= Violence Reduction Unit =

Police Initiative in Scotland, UK

The Scottish Violence Reduction Unit is a Police Scotland initiative established in January 2005 (by Strathclyde Police) which uses a public health approach to target all forms of violent behaviour including street/gang violence, domestic abuse, school bullying and workplace bullying.

==National Expansion==
In April 2006, the Scottish Government extended the SVRU’s remit nationwide (Scotland) thus creating a national centre of expertise on violent crime. In June 2019, following the success of the Scottish VRU and implementation of a new London unit headed by Lib Peck (former leader of Lambeth council), the Home Secretary Sajid Javid announced that he was giving £35m to police and crime commissioners in 18 local areas to set up their own local violence reduction units. This would include over £3 million to set up a VRU in the West Midlands.

==Projects==

===Historic Initiatives===

In 2008 the SVRU set up the Community Initiative to Reduce Violence (CIRV) in a bid to end violence between established street gangs once and for all. The initiative was heavily modelled on the successful Boston Ceasefire Project (Operation Ceasefire) and Cincinnati Initiative to Reduce Violence. The CIRV has three basic components (enforcement; services and programmes; the moral voice of the community) and is a partnership between Police Scotland, Social services in Scotland, Education Scotland and other entities. Police operational activity, diversion projects, and help with careers, education, and anger management are all used in an attempt to end gang violence. Within three years of its introduction, more than 400 young men had joined the initiative.

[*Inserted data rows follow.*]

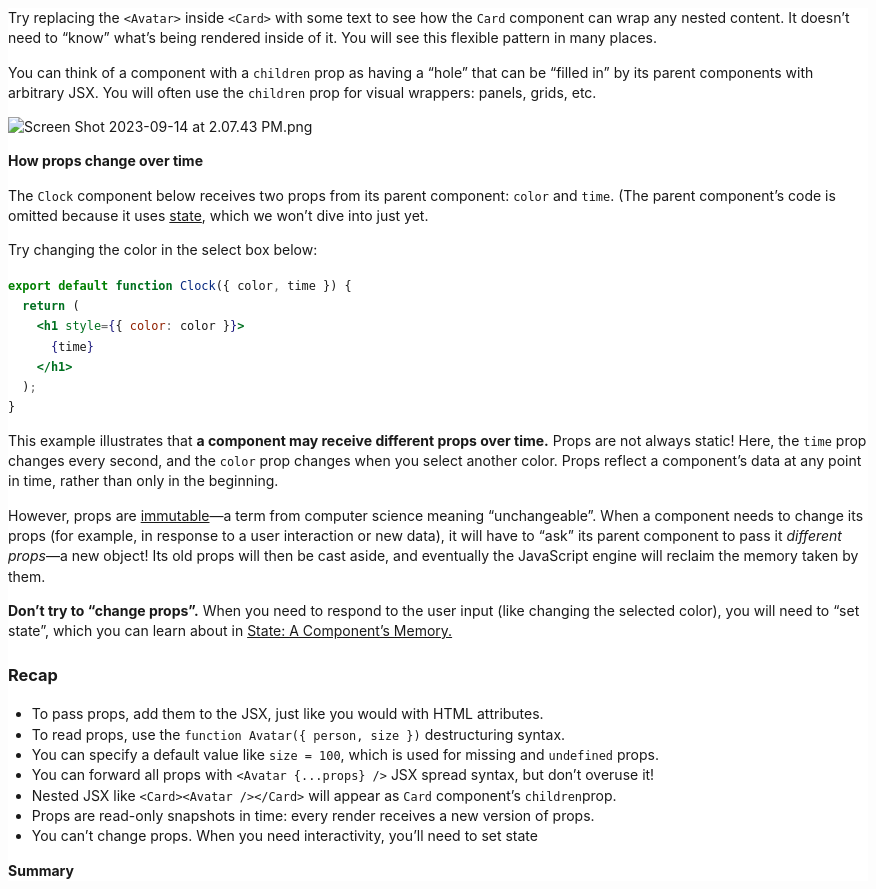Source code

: Try replacing the `<Avatar>` inside `<Card>` with some text to see how the `Card` component can wrap any nested content. It doesn’t need to “know” what’s being rendered inside of it. You will see this flexible pattern in many places.

You can think of a component with a `children` prop as having a “hole” that can be “filled in” by its parent components with arbitrary JSX. You will often use the `children` prop for visual wrappers: panels, grids, etc.

![Screen Shot 2023-09-14 at 2.07.43 PM.png](Day%2062%2026cc9c2c4cd345f5ba72495693a32e02/Screen_Shot_2023-09-14_at_2.07.43_PM.png)

**How props change over time**

The `Clock` component below receives two props from its parent component: `color` and `time`. (The parent component’s code is omitted because it uses [state](https://react.dev/learn/state-a-components-memory), which we won’t dive into just yet.

Try changing the color in the select box below:

```jsx
export default function Clock({ color, time }) {
  return (
    <h1 style={{ color: color }}>
      {time}
    </h1>
  );
}
```

This example illustrates that **a component may receive different props over time.** Props are not always static! Here, the `time` prop changes every second, and the `color` prop changes when you select another color. Props reflect a component’s data at any point in time, rather than only in the beginning.

However, props are [immutable](https://en.wikipedia.org/wiki/Immutable_object)—a term from computer science meaning “unchangeable”. When a component needs to change its props (for example, in response to a user interaction or new data), it will have to “ask” its parent component to pass it *different props*—a new object! Its old props will then be cast aside, and eventually the JavaScript engine will reclaim the memory taken by them.

**Don’t try to “change props”.** When you need to respond to the user input (like changing the selected color), you will need to “set state”, which you can learn about in [State: A Component’s Memory.](https://react.dev/learn/state-a-components-memory)

### Recap

- To pass props, add them to the JSX, just like you would with HTML attributes.
- To read props, use the `function Avatar({ person, size })` destructuring syntax.
- You can specify a default value like `size = 100`, which is used for missing and `undefined` props.
- You can forward all props with `<Avatar {...props} />` JSX spread syntax, but don’t overuse it!
- Nested JSX like `<Card><Avatar /></Card>` will appear as `Card` component’s `children`prop.
- Props are read-only snapshots in time: every render receives a new version of props.
- You can’t change props. When you need interactivity, you’ll need to set state

**Summary**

Due to the correlation between alcohol misuse and violence in Scotland, in 2012 the SVRU piloted the use of SCRAMx transdermal alcohol monitors ("sobriety bracelets") which allow the blood alcohol concentration of the wearer to be monitored remotely so allowing compliance with sobriety to be monitored.

In an interview with the Guardian newspaper Niven Rennie (Director of the SVRU since 2019) defended the use of stop and search, saying it was a key element of the unit's early work ("you can't have enforcement without search"). Stop and search is a controversial power which gives police the authority to stop, question and search a person they suspect may be committing any of a variety of offences which often comes under criticism for giving police officers the power to target certain groups (for example, those from Black or Minority Ethnic communities).

===Current Initiatives===
The Navigator programme works out of hospital emergency departments with the aim of stopping the "revolving door of violent injury" seen in Scottish hospitals and easing the pressure of violence on the NHS.

===Medics Against Violence===
The unit collaborates closely with the Medics Against Violence charity, which sees NHS staff and healthcare students educate secondary pupils on the risks and consequences of engaging in violence. In addition, MAVS provides training to dentists to intervene in domestic violence while the patient is in the dentist's chair.

==Leadership==
As of 2019 the Violence Reduction Unit was led by director Niven Rennie after SVRU co-founder and former director Karyn McCluskey became the new head of Community Justice Scotland.

As of 2023 the VRU is headed by Jimmy Paul.